Gli USA e lo smart power energetico

Con la “rivoluzione energetica” in corso – termine forse ottimistico, dalla prospettiva americana – si intravede comunque il nucleo di una vera grand strategy per gli ultimi due anni della presidenza Obama. In estrema sintesi, la disponibilità sui mercati di nuova produzione statunitense consente di calmierare i prezzi di gas e petrolio ed esercitare una forte pressione sugli altri maggiori produttori. E ciò si traduce in uno strumento di notevole influenza politico-strategica.

Si tratta solo in parte di una scelta politica deliberata, almeno in origine: in effetti, una serie di fattori ha reso possibile sfruttare a costi vantaggiosi tecnologie già note, in particolare nel settore dello shale gas. E Washington ne sta approfittando anche sul piano della politica estera – oltre che su quello economico come “sovvenzione gratis” alla competitività americana e in parte ai consumi. Quali che siano le cause del fenomeno, la Casa Bianca è ora in grado di ridurre in misura massiccia il bilancio statale di Paesi come Russia, Iran, Venezuela, riducendo intanto il peso negoziale dei Paesi del Golfo, a cominciare dall’Arabia Saudita. Questo dato è importante per gli equilibri globali almeno quanto il rating delle agenzie per le economie dell’euro. La tabella sulla sostenibilità dei bilanci in rapporto al prezzo del barile è una sorta di indice anche del peso geopolitico.

In modo simultaneo e quasi simmetrico, la spinta verso il basso sui prezzi avvantaggia molti degli alleati e partner dell’America, in Europa ma anche in Medio Oriente (si pensi all’Egitto), fortemente dipendenti dalle importazioni energetiche.

È vero che il forte calo dei prezzi causa anche alcuni problemi per i produttori americani (dati i minori profitti), ma per ora lo stesso settore dello shale gas, grazie anche alla crescente efficienza degli impianti, sembra reggere anche con il petrolio a circa $60 al barile. È altrettanto vero che l’Arabia Saudita rimane ad oggi lo swing producer decisivo; e Riyadh ha per ora scelto di non contrastare frontalmente gli Stati Uniti ma piuttosto di sostenere i costi del petrolio a (relativamente) buon mercato pur di frenare lo sviluppo delle fonti alternative. I sauditi sembrano, insomma, ancora in grado di gestire con la solita cautela i propri interessi in modo compatibile con quelli del maggiore alleato (e protettore). 

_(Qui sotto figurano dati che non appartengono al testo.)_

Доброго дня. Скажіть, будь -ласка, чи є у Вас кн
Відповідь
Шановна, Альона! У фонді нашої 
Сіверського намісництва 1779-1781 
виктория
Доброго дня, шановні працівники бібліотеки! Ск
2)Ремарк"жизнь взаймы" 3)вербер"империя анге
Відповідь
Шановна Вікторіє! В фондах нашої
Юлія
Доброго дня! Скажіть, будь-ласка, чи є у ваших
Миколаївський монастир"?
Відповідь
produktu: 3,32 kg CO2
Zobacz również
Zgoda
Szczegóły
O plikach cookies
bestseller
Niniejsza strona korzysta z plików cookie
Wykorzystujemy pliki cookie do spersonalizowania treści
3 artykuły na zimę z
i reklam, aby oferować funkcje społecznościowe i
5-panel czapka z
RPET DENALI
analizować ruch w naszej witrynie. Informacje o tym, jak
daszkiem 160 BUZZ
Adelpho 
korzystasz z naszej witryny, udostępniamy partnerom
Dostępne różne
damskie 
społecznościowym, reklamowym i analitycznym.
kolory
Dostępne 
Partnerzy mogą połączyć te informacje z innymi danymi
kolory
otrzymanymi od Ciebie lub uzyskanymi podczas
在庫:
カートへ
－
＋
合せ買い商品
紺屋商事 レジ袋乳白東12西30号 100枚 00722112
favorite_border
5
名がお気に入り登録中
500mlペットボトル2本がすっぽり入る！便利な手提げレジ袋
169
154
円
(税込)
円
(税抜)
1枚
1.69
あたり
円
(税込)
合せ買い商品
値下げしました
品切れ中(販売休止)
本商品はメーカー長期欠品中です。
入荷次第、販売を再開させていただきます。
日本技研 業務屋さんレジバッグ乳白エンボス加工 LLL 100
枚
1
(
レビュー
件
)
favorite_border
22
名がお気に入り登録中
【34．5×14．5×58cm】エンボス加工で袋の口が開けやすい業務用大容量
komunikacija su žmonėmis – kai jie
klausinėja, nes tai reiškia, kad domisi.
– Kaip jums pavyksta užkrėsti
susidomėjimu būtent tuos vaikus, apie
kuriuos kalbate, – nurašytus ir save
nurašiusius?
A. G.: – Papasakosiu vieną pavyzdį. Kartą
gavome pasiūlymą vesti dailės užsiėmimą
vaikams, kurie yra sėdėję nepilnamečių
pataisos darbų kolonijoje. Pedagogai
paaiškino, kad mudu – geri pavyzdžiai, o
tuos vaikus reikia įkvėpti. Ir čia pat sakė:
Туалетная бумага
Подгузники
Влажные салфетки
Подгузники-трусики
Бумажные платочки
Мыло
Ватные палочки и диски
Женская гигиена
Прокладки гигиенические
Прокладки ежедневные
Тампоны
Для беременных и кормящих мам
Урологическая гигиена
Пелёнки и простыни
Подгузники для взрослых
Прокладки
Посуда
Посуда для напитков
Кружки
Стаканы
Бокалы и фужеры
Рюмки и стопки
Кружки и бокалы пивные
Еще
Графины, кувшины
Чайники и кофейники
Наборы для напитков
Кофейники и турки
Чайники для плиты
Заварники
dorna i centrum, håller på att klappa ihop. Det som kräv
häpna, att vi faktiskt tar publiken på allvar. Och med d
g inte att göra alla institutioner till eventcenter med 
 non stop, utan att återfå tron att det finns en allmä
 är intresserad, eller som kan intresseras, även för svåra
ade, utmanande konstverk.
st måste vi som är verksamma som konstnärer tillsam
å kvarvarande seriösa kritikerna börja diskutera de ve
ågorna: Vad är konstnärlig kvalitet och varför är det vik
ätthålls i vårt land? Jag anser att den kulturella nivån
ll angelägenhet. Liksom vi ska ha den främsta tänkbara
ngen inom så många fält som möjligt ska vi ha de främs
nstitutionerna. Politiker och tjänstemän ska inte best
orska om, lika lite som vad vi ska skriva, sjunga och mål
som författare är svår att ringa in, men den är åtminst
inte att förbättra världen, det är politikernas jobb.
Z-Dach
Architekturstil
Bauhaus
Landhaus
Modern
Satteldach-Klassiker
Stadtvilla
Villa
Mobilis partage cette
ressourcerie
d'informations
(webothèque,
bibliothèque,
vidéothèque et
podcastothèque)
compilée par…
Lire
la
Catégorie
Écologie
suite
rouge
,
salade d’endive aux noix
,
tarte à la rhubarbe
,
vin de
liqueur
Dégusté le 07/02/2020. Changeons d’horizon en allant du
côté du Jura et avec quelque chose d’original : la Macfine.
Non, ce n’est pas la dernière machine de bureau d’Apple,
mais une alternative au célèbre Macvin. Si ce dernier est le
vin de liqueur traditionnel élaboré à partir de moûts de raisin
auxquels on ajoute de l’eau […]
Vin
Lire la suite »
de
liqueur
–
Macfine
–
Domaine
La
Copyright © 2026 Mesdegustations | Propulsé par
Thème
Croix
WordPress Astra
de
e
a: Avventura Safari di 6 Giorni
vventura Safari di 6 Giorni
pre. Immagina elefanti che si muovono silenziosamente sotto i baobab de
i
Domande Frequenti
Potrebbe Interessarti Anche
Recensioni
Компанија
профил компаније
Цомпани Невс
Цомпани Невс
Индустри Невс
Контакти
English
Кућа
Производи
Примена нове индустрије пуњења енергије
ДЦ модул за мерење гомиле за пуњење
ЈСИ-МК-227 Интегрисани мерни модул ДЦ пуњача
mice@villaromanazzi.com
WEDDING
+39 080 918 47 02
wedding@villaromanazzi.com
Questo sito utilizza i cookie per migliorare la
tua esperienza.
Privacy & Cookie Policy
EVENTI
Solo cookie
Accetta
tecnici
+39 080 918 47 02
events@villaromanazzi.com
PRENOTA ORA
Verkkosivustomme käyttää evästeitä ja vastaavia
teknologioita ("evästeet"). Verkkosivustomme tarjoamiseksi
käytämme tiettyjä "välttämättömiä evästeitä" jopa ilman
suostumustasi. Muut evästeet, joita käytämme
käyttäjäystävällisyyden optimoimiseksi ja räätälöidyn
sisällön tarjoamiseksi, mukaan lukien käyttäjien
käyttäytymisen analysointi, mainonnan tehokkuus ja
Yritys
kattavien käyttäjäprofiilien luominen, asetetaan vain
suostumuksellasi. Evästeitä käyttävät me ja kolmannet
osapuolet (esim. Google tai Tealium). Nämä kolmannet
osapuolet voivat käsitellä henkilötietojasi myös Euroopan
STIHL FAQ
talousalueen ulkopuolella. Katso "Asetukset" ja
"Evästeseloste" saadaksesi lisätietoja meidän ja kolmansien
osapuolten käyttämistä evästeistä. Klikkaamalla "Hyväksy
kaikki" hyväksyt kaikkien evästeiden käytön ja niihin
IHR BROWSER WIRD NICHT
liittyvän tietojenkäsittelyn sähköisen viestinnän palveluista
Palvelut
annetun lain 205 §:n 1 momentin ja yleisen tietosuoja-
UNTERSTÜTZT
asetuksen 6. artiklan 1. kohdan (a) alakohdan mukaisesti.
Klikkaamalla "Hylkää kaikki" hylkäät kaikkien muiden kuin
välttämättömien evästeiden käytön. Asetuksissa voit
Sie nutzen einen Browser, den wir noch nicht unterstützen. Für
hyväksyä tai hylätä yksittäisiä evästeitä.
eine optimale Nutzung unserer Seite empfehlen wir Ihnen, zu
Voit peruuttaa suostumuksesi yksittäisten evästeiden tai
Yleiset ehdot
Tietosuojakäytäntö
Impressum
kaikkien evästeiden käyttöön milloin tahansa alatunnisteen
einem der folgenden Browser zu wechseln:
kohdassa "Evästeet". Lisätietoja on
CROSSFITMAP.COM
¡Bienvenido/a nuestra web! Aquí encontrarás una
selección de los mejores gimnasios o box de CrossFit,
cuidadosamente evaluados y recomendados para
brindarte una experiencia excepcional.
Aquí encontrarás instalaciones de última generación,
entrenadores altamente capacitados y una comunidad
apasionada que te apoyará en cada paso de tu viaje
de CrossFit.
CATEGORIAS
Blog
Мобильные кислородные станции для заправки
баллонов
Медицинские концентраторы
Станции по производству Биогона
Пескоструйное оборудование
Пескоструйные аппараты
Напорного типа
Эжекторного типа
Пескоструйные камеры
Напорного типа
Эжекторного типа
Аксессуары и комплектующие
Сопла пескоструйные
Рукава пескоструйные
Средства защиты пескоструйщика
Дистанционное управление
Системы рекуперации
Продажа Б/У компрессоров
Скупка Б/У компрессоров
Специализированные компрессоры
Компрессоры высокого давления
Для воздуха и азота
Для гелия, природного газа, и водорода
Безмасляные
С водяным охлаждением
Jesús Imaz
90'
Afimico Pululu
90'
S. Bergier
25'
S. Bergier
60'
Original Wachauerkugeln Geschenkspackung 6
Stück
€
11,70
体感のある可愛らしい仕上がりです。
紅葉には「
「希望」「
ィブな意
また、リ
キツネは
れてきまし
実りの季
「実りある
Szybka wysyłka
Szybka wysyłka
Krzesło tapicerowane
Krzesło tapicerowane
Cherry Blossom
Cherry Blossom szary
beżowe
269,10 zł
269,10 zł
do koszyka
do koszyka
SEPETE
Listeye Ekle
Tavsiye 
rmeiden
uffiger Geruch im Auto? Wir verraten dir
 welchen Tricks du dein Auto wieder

Pur in questo quadro non stabile e non totalmente favorevole agli interessi americani, si può fare una prima considerazione: quella che potremmo meglio definire come l’embrione di una rivoluzione energetica viene comunque utilizzata da Washington come vero “smart power”.

Il concetto di smart power è molto caro all’amministrazione Obama fin dai suoi esordi. È stato un modo, magari un po’ semplicistico, per presentare una svolta intelligente e pragmatica nell’impiego della potenza americana. L’idea è di puntare a una sintesi di soft power e hard power (non facendosi accusare da destra di essere soft on security, né da sinistra di essere una replica annacquata di George W. Bush). Normalmente, quella sintesi implica dei difficili trade-off – si sacrifica un interesse economico o diplomatico (soft) per obiettivi di sicurezza, oppure si rinuncia a una quota di sicurezza o all’uso dello strumento coercitivo (hard) per obiettivi economici o diplomatici, magari di più lungo periodo. La peculiarità della situazione attuale è che è win-win, cioè consente di aumentare la competitività economica americana mentre si esercita pressione diplomatica e si riduce la libertà d’azione di avversari o partner problematici: questo rende davvero l’arma energetica uno strumento potenzialmente smart.

Le condizioni dei mercati sono piuttosto volatili e possono cambiare rapidamente, ma alcuni fattori di fondo sembrano comunque fornire agli Stati Uniti una buona base a cui ancorare una politica estera aggiornata agli sviluppi recenti – tensioni persistenti con la Russia, ulteriore incertezza sui negoziati nucleari con l’Iran, contrasto attivo all’ISIS soprattutto in Siria e Iraq. La ricerca di un mix energetico più diversificato e di una minore dipendenza occidentale dal cartello dei maggiori produttori di risorse fossili (anche al di là del relativo declino dell’OPEC) restano per i prossimi anni fondamentali interessi americani ed europei. In tal senso, l’ultimo biennio di Obama potrà sfruttare al meglio lo smart power energetico, e forse lasciare un’eredità preziosa al successore dal gennaio 2017: una grand strategy nella quale gli Stati Uniti recuperano una maggiore capacità di influenza diretta su aree e attori nevralgici (non solo di tipo statuale).